I liked the article’s focus on hypocrisy. Nothing is as badly needed in our culture as a rational code of ethics.
I liked the idea of the psychologists putting together experiments to explore the nature of hypocrisy more deeply, but I was disappointed at some of the buried assumptions in their experimental protocols.
Talking about one of the experiments they said,
"It would be unfair to give yourself the easy job." And I thought, maybe yes, maybe no – it depends. Unless you've bought into altruism and feel duty bound to sacrifice, in which case they just be measuring altruistic tendencies.
And,
"The researchers call this moral hypocrisy because the people were absolving themselves of violating a widely held standard of fairness (even though they themselves hadn’t explicitly endorsed that standard beforehand)." If the pronoun “they” refers to the subjects then the researchers are saying it is moral hypocrisy to violate a standard others hold, but you don't. Whoa! That doesn’t track.

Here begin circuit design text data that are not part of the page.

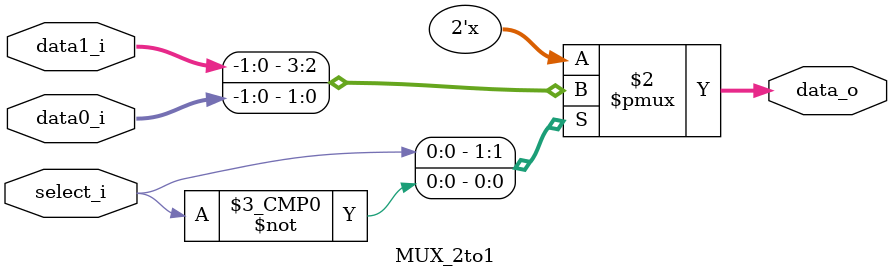
<source format=v>
`timescale 1ns / 1ps
/*******************************************************************
 * Create Date: 	2016/05/14
 * Design Name: 	Pipeline CPU
 * Module Name:		MUX_2to1 
 * Project Name: 	Architecture Project_3 Pipeline CPU
 ******************************************************************/
     
module MUX_2to1(
	data0_i,
	data1_i,
	select_i,
	data_o
);

	parameter size = 0;
	
	input [size-1:0] data0_i;
	input [size-1:0] data1_i;
	input select_i;
	output reg [size-1:0] data_o;
	
	always @(*) begin
		case(select_i)
			1'b1:	data_o = data1_i;
			1'b0:	data_o = data0_i;
		endcase
	end

endmodule 
</source>
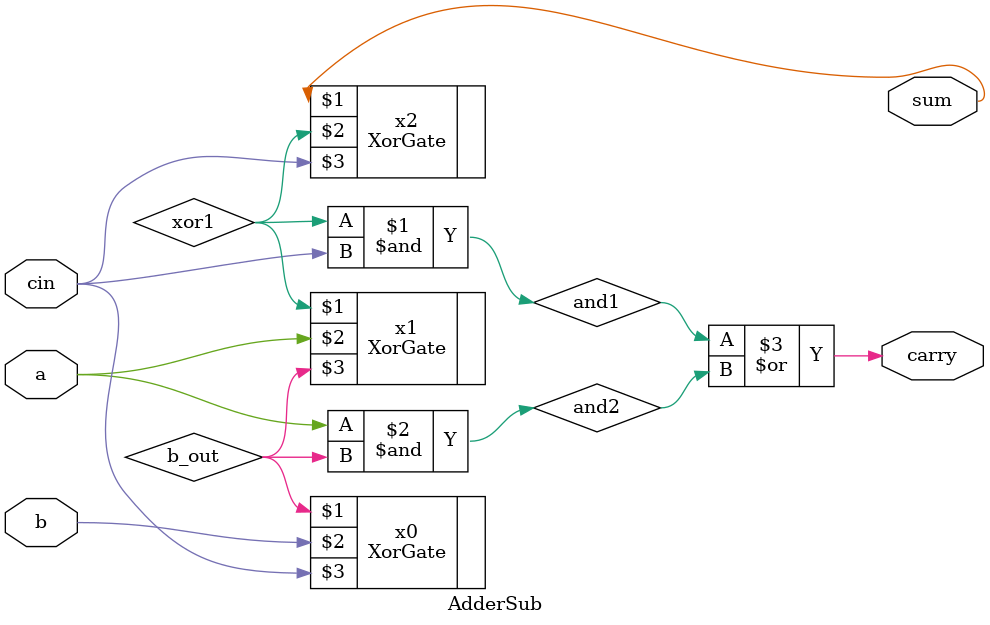
<source format=v>
`timescale 1ns / 1ps
module AdderSub(output sum, carry, input a, b, cin
    );
	 
	//wires
	wire xor1, and1, and2;
	//Choose ADD or SUB (A+B or A-B)
	wire b_out;
	XorGate	x0 (b_out, b, cin);
	//gates
	XorGate 	x1 (xor1,a,b_out);
	XorGate	x2 (sum,xor1,cin);
	and 	(and1, xor1,cin);
	and 	(and2, a,b_out);
	or 	(carry, and1, and2);
endmodule

</source>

“The importance of group cohesion, of any type, simply extends our moral radius for lenience. Basically, it’s a form of one person’s patriot is another’s terrorist.” Moral subjectivism? - were they studying the psychology of cultural relativism or just accepting it as "human nature"?
"We’ve survived as social animals because we are so good at spotting selfishness and punishing antisocial behavior." And,
“The question here,” Dr. DeSteno said, “is whether we’re designed at heart to be fair or selfish.” sigh... Psychology has gotten much better at looking at positive traits and studying the nature of happiness – but apart from Branden, most are still in the dark about the psychology of rational self-interest.